I delved into the hefty tome with the courage of a cliff diver, my eyes wide upon it, anticipating a refreshing experience.

I was not disappointed.

The first night I hearkened to my 10-year-old's call for a soft-boiled egg. Now, truth to tell, I'd never successfully soft boiled an egg. I'd tried different cooking times and had always come out of it with either a runny mess or something with the consistency of leather.

But "Cooking for Young Homemakers" parted the waters for me in language that was direct, concise, and productive: "Place eggs in cold water, heat to boiling, and remove." I did so, and voilà! – a satisfied customer. My son ate the egg with deep satisfaction and then called for more.

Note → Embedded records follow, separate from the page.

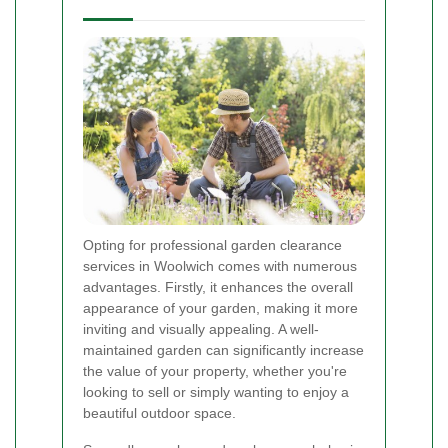
Opting for professional garden clearance
services in Woolwich comes with numerous
advantages. Firstly, it enhances the overall
appearance of your garden, making it more
inviting and visually appealing. A well-
maintained garden can significantly increase
the value of your property, whether you're
looking to sell or simply wanting to enjoy a
beautiful outdoor space.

With this book in hand (well, on countertop; it's too big and heavy to hold in hand for long), I have at last been able to do something which had hitherto been a struggle – prepare a weekly menu in advance. And why not? The choices it offers are custom-made for those like me who are at the low end of the cooking-skill curve. Tonight it's baked fish filets with fresh peas. And if I need to filet the fish myself, the book tells me how to do that, too.

The upshot is that this book has been a lifesaver, or at least a "meal saver." I have also had fewer mishaps in the kitchen now that I have a text that guides me so unfailingly. I did drop it on my toe once, but in light of all it has given me, I'm willing to suffer for my art.